Bir millet ki putunu kendi yapar, kendi tapar!

Şu insanoğlu garip varlık. Yücelince melekleri geçiyor, alçalınca şeytan bile yanına besmeleyle yaklaşıyor.

Ne diyordu ortak aklımız olan şerefli Kur’an’ımız: “Kendi kendine yettiğini zannetmeye görsün; insanoğlu mutlaka azar.” (96.6-7)

İnsan “keramet” sahibi bir varlık. Yani, yaratılmışlar içindeki potansiyel değeri çok yüksek.
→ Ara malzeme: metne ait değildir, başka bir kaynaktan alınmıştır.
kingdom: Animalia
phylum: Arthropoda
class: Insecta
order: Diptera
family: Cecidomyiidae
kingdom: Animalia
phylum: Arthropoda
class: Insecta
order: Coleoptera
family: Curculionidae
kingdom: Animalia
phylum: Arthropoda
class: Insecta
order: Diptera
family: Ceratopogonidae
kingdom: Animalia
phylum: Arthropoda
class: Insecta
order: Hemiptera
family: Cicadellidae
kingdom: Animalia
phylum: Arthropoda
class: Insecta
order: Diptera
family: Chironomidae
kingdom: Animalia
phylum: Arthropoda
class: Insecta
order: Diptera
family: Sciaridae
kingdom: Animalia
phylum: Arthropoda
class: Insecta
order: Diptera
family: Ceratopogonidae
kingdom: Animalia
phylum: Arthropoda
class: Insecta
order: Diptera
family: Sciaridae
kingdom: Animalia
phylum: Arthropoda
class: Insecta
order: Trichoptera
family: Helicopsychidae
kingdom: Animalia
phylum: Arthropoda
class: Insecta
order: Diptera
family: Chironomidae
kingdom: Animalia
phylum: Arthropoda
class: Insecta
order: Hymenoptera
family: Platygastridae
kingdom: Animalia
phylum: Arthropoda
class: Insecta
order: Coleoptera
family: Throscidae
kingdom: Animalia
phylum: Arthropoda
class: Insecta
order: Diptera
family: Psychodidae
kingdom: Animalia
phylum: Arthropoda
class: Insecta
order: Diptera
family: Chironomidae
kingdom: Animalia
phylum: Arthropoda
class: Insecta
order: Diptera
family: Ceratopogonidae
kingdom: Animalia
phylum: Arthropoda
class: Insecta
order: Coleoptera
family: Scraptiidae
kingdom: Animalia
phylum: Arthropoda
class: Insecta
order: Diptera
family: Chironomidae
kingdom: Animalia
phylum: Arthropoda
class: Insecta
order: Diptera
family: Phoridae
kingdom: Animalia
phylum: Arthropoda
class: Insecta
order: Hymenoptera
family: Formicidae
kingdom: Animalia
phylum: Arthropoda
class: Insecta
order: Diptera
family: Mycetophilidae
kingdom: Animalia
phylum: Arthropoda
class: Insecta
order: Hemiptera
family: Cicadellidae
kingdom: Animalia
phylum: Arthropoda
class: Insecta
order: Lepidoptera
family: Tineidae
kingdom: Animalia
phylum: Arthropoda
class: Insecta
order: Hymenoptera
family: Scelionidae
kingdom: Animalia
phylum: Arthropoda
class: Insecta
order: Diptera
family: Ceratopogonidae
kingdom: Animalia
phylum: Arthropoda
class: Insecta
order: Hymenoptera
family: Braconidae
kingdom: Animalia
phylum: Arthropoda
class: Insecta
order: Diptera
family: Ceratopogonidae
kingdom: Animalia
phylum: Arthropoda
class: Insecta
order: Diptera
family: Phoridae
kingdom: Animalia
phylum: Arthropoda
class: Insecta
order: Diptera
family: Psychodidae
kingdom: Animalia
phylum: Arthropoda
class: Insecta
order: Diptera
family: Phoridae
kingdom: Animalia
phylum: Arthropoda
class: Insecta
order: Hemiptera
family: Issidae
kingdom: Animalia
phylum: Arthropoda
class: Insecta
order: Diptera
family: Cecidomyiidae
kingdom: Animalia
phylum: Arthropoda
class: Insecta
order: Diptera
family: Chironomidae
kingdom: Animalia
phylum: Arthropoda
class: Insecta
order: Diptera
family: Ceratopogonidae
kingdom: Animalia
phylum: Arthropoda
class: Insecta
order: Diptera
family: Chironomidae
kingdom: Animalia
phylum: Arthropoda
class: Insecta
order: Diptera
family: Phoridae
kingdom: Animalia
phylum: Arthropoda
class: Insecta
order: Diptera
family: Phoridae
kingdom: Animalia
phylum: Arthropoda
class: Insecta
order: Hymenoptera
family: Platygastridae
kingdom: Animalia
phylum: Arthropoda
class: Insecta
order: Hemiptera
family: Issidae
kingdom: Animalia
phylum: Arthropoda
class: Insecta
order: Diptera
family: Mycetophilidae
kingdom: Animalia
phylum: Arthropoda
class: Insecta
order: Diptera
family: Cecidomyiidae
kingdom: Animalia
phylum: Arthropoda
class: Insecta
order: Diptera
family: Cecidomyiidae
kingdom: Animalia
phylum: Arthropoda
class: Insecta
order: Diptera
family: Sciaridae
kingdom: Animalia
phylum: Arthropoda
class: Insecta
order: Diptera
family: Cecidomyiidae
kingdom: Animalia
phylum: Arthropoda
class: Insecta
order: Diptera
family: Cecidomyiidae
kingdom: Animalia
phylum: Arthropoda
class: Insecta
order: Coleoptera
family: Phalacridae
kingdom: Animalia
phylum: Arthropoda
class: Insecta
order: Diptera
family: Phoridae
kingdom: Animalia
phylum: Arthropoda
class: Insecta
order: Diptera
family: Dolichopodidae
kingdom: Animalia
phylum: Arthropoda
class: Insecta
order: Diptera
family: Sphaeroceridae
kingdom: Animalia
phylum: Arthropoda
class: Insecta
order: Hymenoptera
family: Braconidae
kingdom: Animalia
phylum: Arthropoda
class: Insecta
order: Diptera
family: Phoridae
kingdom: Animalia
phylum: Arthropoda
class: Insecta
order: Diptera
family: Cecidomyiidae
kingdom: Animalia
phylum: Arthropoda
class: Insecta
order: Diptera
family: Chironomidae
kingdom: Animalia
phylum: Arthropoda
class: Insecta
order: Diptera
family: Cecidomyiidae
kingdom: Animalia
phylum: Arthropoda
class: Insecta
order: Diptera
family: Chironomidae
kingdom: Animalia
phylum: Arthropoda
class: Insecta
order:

Bunun anlamı ne mi? Şu: Kokuşunca, değeri düşük şeyler gibi kokmuyor. Dayanılmaz oluyor. Güç ve yetki alanına göre mahalleyi, şehri, hatta ülkeyi, dahası tüm dünyayı kokutuyor.

Bir salatalığın kokuştuğunu düşünün, bir de etin. Kokuşmuş ve çürümüş salatalık, değil bulunduğu yeri kokutmak, iyice yaklaşmayınca sizi kendisinden haberdar dahi etmez. Ama ya et kokuşursa. Allah muhafaza, burnunuzun direği kırılır. Kırk günlük yoldan alırsınız pis kokuyu. Ben buradayım diye bas bas bağırır.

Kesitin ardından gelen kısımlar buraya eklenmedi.